Word for word, copy the lines beginning at the one with "Weitere Informationen zu" and ending at the last line below; pictures stay out.
^^^^
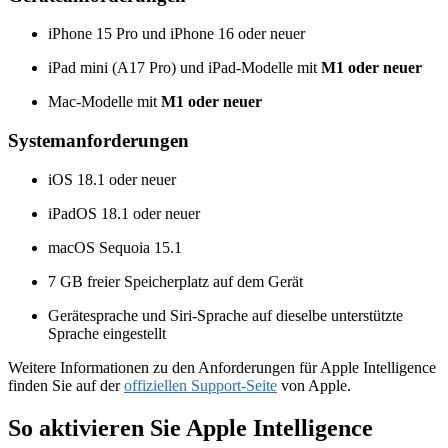
iPhone 15 Pro und iPhone 16 oder neuer
iPad mini (A17 Pro) und iPad-Modelle mit
M1 oder neuer
Mac-Modelle mit
M1 oder neuer
Systemanforderungen
iOS 18.1 oder neuer
iPadOS 18.1 oder neuer
macOS Sequoia 15.1
7 GB freier Speicherplatz auf dem Gerät
Gerätesprache und Siri-Sprache auf dieselbe unterstützte
Sprache eingestellt
Weitere Informationen zu den Anforderungen für Apple Intelligence
finden Sie auf der
offiziellen Support-Seite
von Apple.
So aktivieren Sie Apple Intelligence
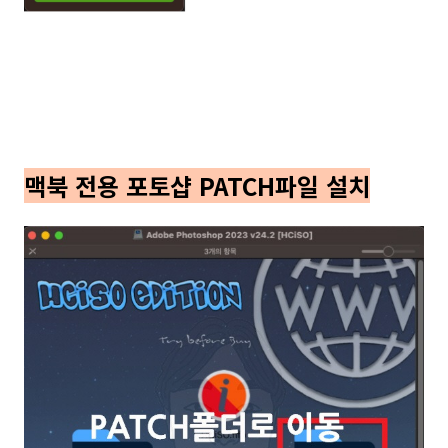
맥북 전용 포토샵 PATCH파일 설치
^^^^
- Reply to the exercise:
Weitere Informationen zu den Anforderungen für Apple Intelligence
finden Sie auf der
offiziellen Support-Seite
von Apple.
So aktivieren Sie Apple Intelligence
맥북 전용 포토샵 PATCH파일 설치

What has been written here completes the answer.